The stories he’s heard are troubling, he said, and range from brutal assaults to humiliation and slurs. From his experience working with hate crime victims, he said, this data doesn’t tell the whole story. With many law enforcement agencies opting out of reporting hate crimes to the FBI, he says the picture presented to the public is incomplete. 

“The data that we have is just the tip of the iceberg,” he said. “There needs to be mandatory hate crime reporting for law enforcement agencies across the nation for us to meaningfully address the issue at hand.”

Since the start of the Israel-Hamas war on Oct. 7, Muslim community leaders say they’ve also seen a dramatic increase in incident reports in their day-to-day work. Though the FBI’s 2022 numbers only show a marginal increase in Islamophobic hate crimes — from 153 to 158 — experts fear that number will skyrocket in the 2023 data. 

“We’re working seven days a week, around the clock, fielding incoming complaints,” said Corey Saylor, research director for the Council on American-Islamic Relations. 

CAIR reported that it’s received hundreds of complaints since Oct. 7, including incidents ranging from harassment to physical violence. 

“We’ve had a murder of a 6-year-old child in Illinois, we’ve had multiple people threatened with guns, we had multiple incidents of vehicles being used as weapons against protesters,” Saylor said, referring to the death of young Wadea Al-Fayoume, a Palestinian American who was stabbed 26 times in what police called an Islamophobic attack last week. 

“We’ve had a murder of a 6-year-old child in Illinois, we’ve had multiple people threatened with guns, we had multiple incidents of vehicles being used as weapons against protesters.”

Corey Saylor, Council on American-Islamic Relations

With the presidential election cycle looming, experts say they’re expecting the number of hate crimes to potentially increase again as candidates default to anti-Asian rhetoric and policy proposals to draw votes. Chan said that some of the hostile rhetoric has already begun to seep into the election cycle. 

“We know that anti-China rhetoric doesn’t just affect Chinese people. It affects Asian Americans because the public can’t distinguish between someone who’s Chinese and someone who’s not,” Chan said. “We’ve seen how the political rhetoric then translates into even what people mimic and say when they are committing a hate act. So we are definitely bracing for that.” 

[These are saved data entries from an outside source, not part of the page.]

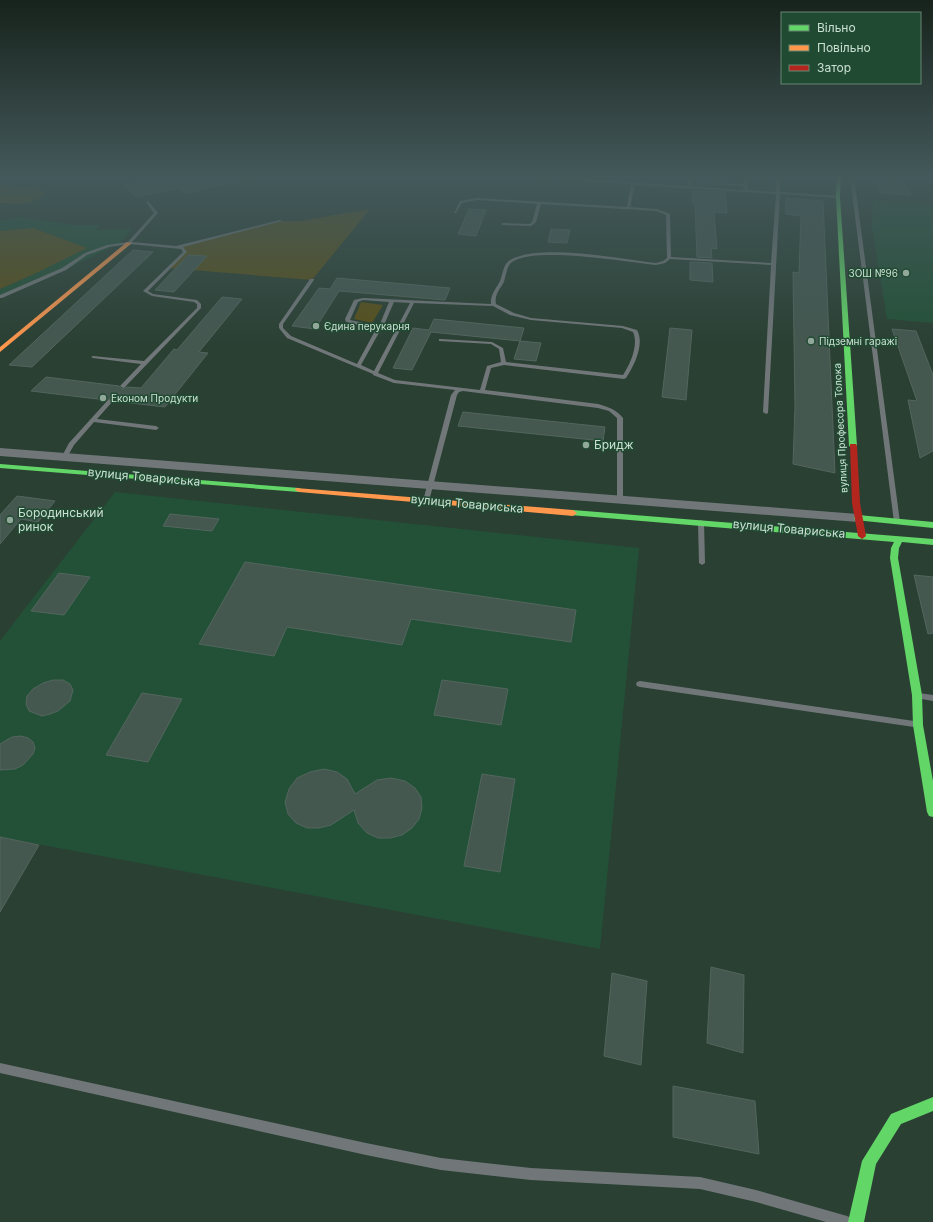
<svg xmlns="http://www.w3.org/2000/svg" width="933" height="1222" font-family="Inter,sans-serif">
  <rect width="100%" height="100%" fill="#2a4033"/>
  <!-- built -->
  <g fill="#235137">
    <path d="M873,201L933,205V323L887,319L872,226Z"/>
    <path d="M18,217L74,225H99L96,230L131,229L120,243L46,279L0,298V289L32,275L26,228L0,231V221Z"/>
    <path d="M115,492L639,548L600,949L0,837V641Z"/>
  </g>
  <!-- green -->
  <g fill="#58501a">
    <path d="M0,186L39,189L43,191L44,194C34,206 14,204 0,203Z"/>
    <path d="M370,209L312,280L168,268L184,252L178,246L280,221H300Z"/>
    <path d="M33,228L87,248L32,275L0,289V231Z"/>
    <path d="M361,302L383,305L372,323L354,319Z"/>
  </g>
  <!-- building -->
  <g fill="#445850" stroke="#53665e">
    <path d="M175,175H245V180L184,193L179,188L136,197L125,185Z"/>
    <path d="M696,175H723L724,182L702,180L698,185H696Z"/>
    <path d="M876,179L904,181L911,195L881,193Z"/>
    <path d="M692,191L725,192L727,213L714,212L717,249L711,248L712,258L697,257L695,204H693Z"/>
    <path d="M786,198L823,201L835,473L793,464L795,406L793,272L799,273L801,216L786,214Z"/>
    <path d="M469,209L486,210L476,236L458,234Z"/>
    <path d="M551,229L570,230L567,243L548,242Z"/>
    <path d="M133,250L153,252L32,367L9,365Z"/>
    <path d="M188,255L207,256L174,292L155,290Z"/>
    <path d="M690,262L712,263L713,282L690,280Z"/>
    <path d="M337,278L450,288L445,300L339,291L315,329L292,326L319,288L330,289Z"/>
    <path d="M222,297L242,299L199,352L208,353L165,407L114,401L111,398L106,400L31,391L46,377L119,386L122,389L127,387L141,388L174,349L177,350Z"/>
    <path d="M434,319L524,328L520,341L431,332L412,370L393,368L413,328L429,330Z"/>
    <path d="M670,328L692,330L686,400L662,397Z"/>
    <path d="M892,329L916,331L933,375V451L920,458L908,400L917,401Z"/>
    <path d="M520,341L541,343L536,361L514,359Z"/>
    <path d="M463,412L605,427L603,441L458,426Z"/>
    <path d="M17,496L55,501L38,522L21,519L0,544V515Z"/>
    <path d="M170,514L219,519L212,531L163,526Z"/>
    <path d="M245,562L576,610L571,642L411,619L402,645L287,627L274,656L199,644Z"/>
    <path d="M59,573L90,577L64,615L31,611Z"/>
    <path d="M914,575L933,577V633L928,634Z"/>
    <path d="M53,680H63L70,684L73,690L70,701L58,711L50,714L42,716L29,711L26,704L27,696L33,689L43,683Z"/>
    <path d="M442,680L508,689L501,725L434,715Z"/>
    <path d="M142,693L182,699L148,762L106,755Z"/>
    <path d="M21,736L28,738L33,742L35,748L33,754L23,765L15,769L0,770V744L12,737Z"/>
    <path d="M324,769L337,772L347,779L355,794L377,780L391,778L405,781L415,788L421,797L422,808L419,819L412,828L402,835L390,838H378L367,833L358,823L354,810L331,825L319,828H307L296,823L288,814L285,802L289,789L297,778L310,772Z"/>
    <path d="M482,774L515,779L500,872L464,866Z"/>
    <path d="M0,837L39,845L0,912Z"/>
    <path d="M711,967L744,975L743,1053L707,1043Z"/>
    <path d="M612,973L647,981L641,1065L604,1056Z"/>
    <path d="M673,1086L755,1101L759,1154L673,1137Z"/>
  </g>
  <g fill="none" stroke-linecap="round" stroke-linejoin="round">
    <!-- lane -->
    <g fill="#717779" fill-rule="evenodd">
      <path d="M503,175H517L687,186L689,175H693L691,186L699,187L702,182L743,184L744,175H748V190L776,192L775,175H779L780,192L839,196L840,197L838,198L780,194L768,413L766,414L763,412L771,265L670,259L665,263L656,265C626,262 536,246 512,262C507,266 506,275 504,282C500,289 494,295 496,304L514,313L531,318L623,326L637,330C645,344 634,366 626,378L624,379L504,365L491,368L485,390L598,404C608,407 616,409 623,418V500L620,502L617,500V418L609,411L598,408L463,391L459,392L457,395L429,501L428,502H424L423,501L451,395L455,390L394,383L373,375V374L287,338L279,328V324L310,279H314V280L283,324V328L291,336L357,364L376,329L346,322L345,319L354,300L363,298L491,304C490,295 496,289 500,281C503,274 503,264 510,260C539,243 622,259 656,263L663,261L667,258L666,215L656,211L541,204L536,222L531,226L503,225L501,224L503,223L530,224L532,222L537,204L477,200L462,203L456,213H454L460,201L477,198L627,207L631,184L505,176ZM703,184L743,186L744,190L702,187ZM635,185L776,194L771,263L671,257L670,214L657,209L630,207ZM363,300L389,302L380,324L378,326L350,320L358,302ZM394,302L410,303L374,371L361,365L381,329L384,325ZM414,303L493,306L510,315L531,320L622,328L633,332C639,345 630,365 623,375L506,362L503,348L492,342L441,339H439V341L491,344L499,349L501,362L487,366L480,390L395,380L378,373Z"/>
      <path d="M837,175L905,177L910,175H915L905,179L854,177L900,522L897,524L894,522L850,177Z"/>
      <path d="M148,201L158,213L132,242L176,246L280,220L282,221L183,247L187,252L148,291L153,294L197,300L201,304V308L125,387L123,388L120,386L121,385L141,364L93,358L91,357L93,356L144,361L197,308V304L194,302L152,296L143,291L183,252L181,249L129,244L109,247L87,255L66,270L2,298H0V295L62,268L85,253L107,245L128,242L154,213L146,202Z"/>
      <path d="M110,399L113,401L97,419L156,426L159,428L156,430L94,422L74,445L66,459H62L61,458L69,443L108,400Z"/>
      <path d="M701,520L704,522L705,563L702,565L699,563L698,522Z"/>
      <path d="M640,681L914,721L917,722L918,724L917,726L914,727L640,687L637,686L636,684L637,682Z"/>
      <path d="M919,693L933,695V701L916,698L915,696L916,694Z"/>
      <path d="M0,1063L366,1143L441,1158L531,1168L700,1177L756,1190L847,1216L851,1218L853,1222H826L756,1202L700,1189L531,1180L441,1170L366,1155L0,1073Z"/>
    </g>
    <!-- street -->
    <path fill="#717779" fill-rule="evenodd" d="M0,448L858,514L863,515L865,518L863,521L858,522L0,456Z"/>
    <!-- fast -->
    <g fill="#63d668" fill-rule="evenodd">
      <path d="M837,175H841L840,197L857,446L853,448L849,446L836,197Z"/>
      <path d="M0,464L299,488L303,490L299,492L0,468Z"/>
      <path d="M573,510L933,539V545L902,542L899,548L898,558L922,695L923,725L933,781V817L929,816L927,812L913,725L912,695L890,558L891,548L894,542L570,515L569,513L570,511Z"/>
      <path d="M858,515L933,522V528L855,520L854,518L855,516Z"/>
      <path d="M933,1097V1111L901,1124L876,1164L864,1222H848L862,1161L891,1114Z"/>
    </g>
    <!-- slow -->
    <g fill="#ff974d" fill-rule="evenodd">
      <path d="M127,242L132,243L0,352V347Z"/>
      <path d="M296,488L573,510L577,513L573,516L299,492L295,490Z"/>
    </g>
    <!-- jam -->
    <path fill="#b3261e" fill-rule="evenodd" d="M850,444H856L857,446L860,503L866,536L862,539L858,536L852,503Z"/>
  </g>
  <!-- sky -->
  <linearGradient id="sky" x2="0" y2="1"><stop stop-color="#17231c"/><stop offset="0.51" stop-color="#44595b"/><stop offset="1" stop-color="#44595b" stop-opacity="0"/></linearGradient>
  <rect width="933" height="346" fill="url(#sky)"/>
  <!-- markers -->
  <g fill="#92a89a" stroke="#204a32" stroke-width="1.5">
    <circle cx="906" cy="273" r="4"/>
    <circle cx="316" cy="326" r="4"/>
    <circle cx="811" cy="341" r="4"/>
    <circle cx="103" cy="398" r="4"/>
    <circle cx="586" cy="445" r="4"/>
    <circle cx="10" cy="520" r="4"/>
  </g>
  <g text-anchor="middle" stroke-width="3" stroke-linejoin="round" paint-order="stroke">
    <!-- far-poi labels -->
    <g font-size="10" fill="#cae0d2" stroke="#204a32" text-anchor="start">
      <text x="898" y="277" text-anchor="end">ЗОШ №96</text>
      <text x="324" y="330">Єдина перукарня</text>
      <text x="819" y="345">Підземні гаражі</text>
      <text x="111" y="402">Економ Продукти</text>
    </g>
    <!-- far-street labels -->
    <g font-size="10" fill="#cae0d2" stroke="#204a32">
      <text transform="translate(840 428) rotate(-93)" y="4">вулиця Професора Толока</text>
    </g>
    <!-- poi labels -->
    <g font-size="12" fill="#cae0d2" stroke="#204a32" text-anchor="start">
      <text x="594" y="449">Бридж</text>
      <text x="18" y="517">Бородинський<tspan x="18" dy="14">ринок</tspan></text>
    </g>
    <!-- street labels -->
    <g font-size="12" fill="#cae0d2" stroke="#204a32">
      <text transform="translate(144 477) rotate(5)" y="4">вулиця Товариська</text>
      <text transform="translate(467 504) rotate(5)" y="4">вулиця Товариська</text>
      <text transform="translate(789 529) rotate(5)" y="4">вулиця Товариська</text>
    </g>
  </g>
  <!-- legend -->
  <rect x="781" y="12" width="140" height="72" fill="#204a32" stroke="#648672"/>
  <rect x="789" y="25" width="20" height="6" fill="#63d668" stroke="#648672"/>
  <text x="817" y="32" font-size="12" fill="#cae0d2">Вільно</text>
  <rect x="789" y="45" width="20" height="6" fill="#ff974d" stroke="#648672"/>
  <text x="817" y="52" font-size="12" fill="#cae0d2">Повільно</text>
  <rect x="789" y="65" width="20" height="6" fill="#b3261e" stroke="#648672"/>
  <text x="817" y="72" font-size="12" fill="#cae0d2">Затор</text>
</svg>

But both Wong and Chan emphasized that the FBI statistics alone may not accurately reflect the state of Asian hate across the U.S. The data is based on numbers submitted by law enforcement agencies, and 2022 was the fifth year of decreased reporting, experts pointed out. The report also focuses on crimes reported to police that rise to the level of hate crimes, but such attacks constitute a minority of the number of overall bias incidents. Less than 10% of incidents collected by Stop AAPI Hate, for example, are considered hate crimes. And a 2021 report published in the journal Crime and Delinquency showed that Asian Americans are “significantly and substantially” less likely to report incidents. 

A September report released by the U.S. Commission on Civil Rights similarly noted challenges like language barriers and uncertainty over what constitutes a hate crime as blocks to reporting. 

“Ultimately, the absence of adequate performance metrics poses a significant challenge in assessing the federal government’s effectiveness in combating the surge in hate crimes against the Asian community,” Rochelle Mercedes Garza, the commission’s chair, wrote.